To further the connections between the stage show and the TV show, producers of both gave some lucky Broadway attendees a real surprise at the end of the evening performance on December 19. In a sort of epilogue scene during the final moments of the play that depict Henry Creel taking a big step toward becoming the evil Vecna, the play’s usual Henry, the fantastic Louis McCartney, gave the stage over to Jamie Campbell Bower, TV’s Henry. The connection between the Stranger Things universes of stage and screen got a lot closer.

Also feeling the holiday bounty was Broadway’s Harry Potter and the Cursed Child, grossing a house record at the Lyric Theatre of $3,709,875 for the nine-performance week ending December 28. Cursed Child had set the the previous eight-performance house record of $3,152,533 for the week ending November 30, 2025, which happened to include the Thanksgiving holiday.

Like First Shadow, Cursed Child has gotten a recent boost from some stage-screen crossover: Tom Felton recently joined the Broadway cast as Draco Malfoy, the role he played inthe Potter film franchise (in the stage sequel he plays the adult Draco, while in the films he was the child Draco). Felton’s arrival reinvigorated the Broadway box office of the nearly eight-year-old Harry Potter and the Cursed Child. Felton continues in the role through May 10, 2026.

Also have a snazzy holiday week was Just In Time, the cool cat Bobby Darin bio-musical starring a knock-’em-dead Jonathan Groff, who’s in the role until March 29 (a replacement hasn’t been named). Although final figures for the week have not yet been released, sources say the holiday week saw Just In Time smashing Circle In The Square’s weekly gross record with the popular production’s highest grossing week to date. That means the Christmas Week figure must be steeper than Just In Time‘s previous record high of $1,470,023 reported for the week ending December 14.

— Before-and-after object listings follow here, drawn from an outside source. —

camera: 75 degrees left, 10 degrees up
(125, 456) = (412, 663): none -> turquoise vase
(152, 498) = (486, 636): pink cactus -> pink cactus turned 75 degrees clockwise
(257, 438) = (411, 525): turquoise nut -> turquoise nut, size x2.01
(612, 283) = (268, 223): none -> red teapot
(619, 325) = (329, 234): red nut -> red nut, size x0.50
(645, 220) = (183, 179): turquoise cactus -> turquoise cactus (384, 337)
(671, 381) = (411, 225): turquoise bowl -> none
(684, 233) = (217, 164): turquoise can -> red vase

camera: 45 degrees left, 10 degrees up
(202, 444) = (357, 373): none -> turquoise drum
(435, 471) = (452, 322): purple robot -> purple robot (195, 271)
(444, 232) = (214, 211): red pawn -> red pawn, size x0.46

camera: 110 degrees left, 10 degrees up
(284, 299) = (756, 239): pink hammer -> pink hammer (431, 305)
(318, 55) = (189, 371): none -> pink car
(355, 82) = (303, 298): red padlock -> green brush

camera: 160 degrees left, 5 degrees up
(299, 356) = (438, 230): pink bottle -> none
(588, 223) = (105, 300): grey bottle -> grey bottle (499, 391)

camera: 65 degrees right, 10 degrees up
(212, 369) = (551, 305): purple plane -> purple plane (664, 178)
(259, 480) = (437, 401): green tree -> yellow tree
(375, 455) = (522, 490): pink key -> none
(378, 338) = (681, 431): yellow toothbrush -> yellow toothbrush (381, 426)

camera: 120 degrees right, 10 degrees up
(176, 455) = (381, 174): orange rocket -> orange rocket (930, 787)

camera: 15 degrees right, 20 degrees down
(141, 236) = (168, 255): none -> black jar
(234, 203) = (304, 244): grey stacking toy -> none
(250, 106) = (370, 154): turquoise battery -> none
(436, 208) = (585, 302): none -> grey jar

One of the current fall season’s unqualified musical successes is Ragtime, and Christmas Week was no outlier. The non-profit Lincoln Center Theater’s glorious revival of the musical first staged on Broadway in 1998 has been selling out consistently since previewing in October. Starring Joshua Henry, Caissie Levy, Brandon Uranowitz, Colin Donnell, Ben Levi Ross and Shaina Taub, Ragtime, based on the E.L. Doctorow novel, broke the box office record at LCT’s Vivian Beaumont Theater with a Christmas Week gross of $1,588,107 (the venue’s previous record holder was My Fair Lady).

The full box office report for the week ending December 28 will be posted later this afternoon.